By Maria Dinzeo
SACRAMENTO (CN) – A manager claims the Sisters of Mercy fired her for reporting well-founded suspicions that a nun took morphine and euthanized patients while working as an unlicensed nurse at a convent infirmary.
In her complaint in Placer County Court, Reaume claims that Sister Elaine Stahl first stole morphine in 2005, while visiting the infirmary with a group of nuns comforting the sick.
In “a bizarre incident,” during a visit to a sick nun’s room, Stahl “burst from the room and forcibly accessed the infirmary’s medicine locker over protests of Sally Begley,” according to the complaint.
Reaume says she was told that “Ms. Begley informed the treating physician of the incident. Thereafter, Ms. Begley quit working for SOM in protest over the incident.”

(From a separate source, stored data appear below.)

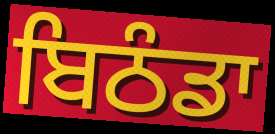
ਬਿਠੰਡਾ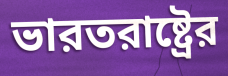
ভারতরাষ্ট্রেরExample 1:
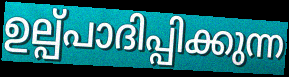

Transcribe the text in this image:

ഉല്പ്പാദിപ്പിക്കുന്ന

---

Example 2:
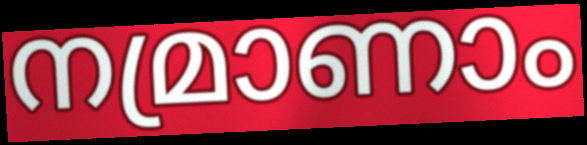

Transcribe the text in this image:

നമ്രാണാം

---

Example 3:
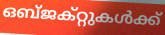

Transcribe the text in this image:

ഒബ്ജക്റ്റുകൾക്ക്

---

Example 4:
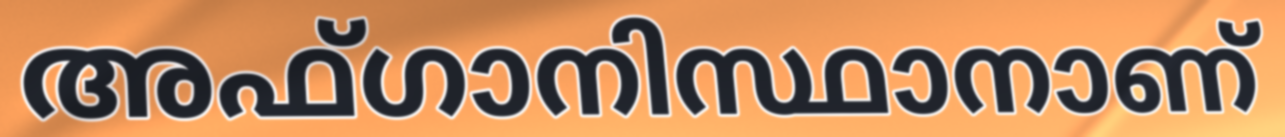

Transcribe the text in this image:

അഫ്ഗാനിസ്ഥാനാണ്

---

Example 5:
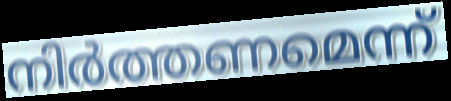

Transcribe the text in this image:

നിർത്തണമെന്ന്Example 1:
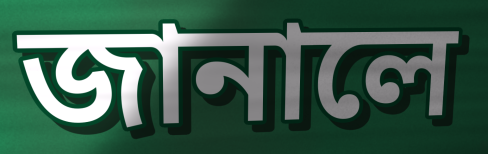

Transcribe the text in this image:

জানালে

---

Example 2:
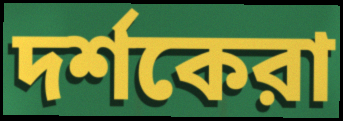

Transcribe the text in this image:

দর্শকেরা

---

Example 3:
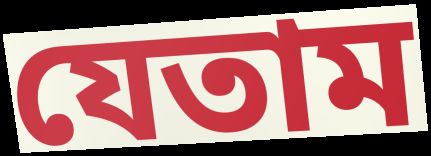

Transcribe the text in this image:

যেতাম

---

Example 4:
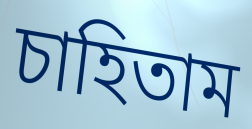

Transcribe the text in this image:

চাহিতাম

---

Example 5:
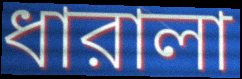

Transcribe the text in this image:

In 2008, Reaume says, she found herself supervising Stahl, whom the Sisters of Mercy had hired as “nurse manager” in the infirmary, “in which position she regularly practiced as a registered nurse.”
When another employee told Reaume that Stahl was “writing doctors’ orders and prescriptions,” Reaume says she discovered that Stahl “did not have an employment file and there was no documentation that she was licensed as an RN.”
Reaume claims that infirmary nurses told her that Stahl “often looked dazed and acted bizarrely during work hours” and “that Sr. Elaine’s on-site private bedroom ‘looked like a pharmacy.'”
Reaume adds that “another SOM employee informed plaintiff that despite the infirmary’s increase in use of morphine since Sr. Elaine started working, SOM did not have a protocol for disposal of the drug and that SOM’s nurses were concerned that excess morphine was not accounted for.”
Reaume says she overheard Stahl on the telephone with a Sacramento pharmacy, ordering a drug that “was likely to be morphine.” She says she heard Stahl tell the pharmacist, “‘I know it’s overkill, but I’m a hospice nurse.'”
Reaume adds that from “January 2009 through August 2009, six of SOM’s infirmary patients died … some of whom were not previously believed to have been terminal.”
Reaume says her investigation of Stahl earned her nothing but harassment from her own supervisors in the Sisters of Mercy’s human resources department, who demoted her and cut her hours.
A few months after Reaume reported her findings about Stahl to the police, she says, she was fired while on medical leave for stress.
Reaume demands damages for retaliation, wrongful firing and breach of contract. She is represented by Etan Rosen with Beyer, Pongratz and Rosen.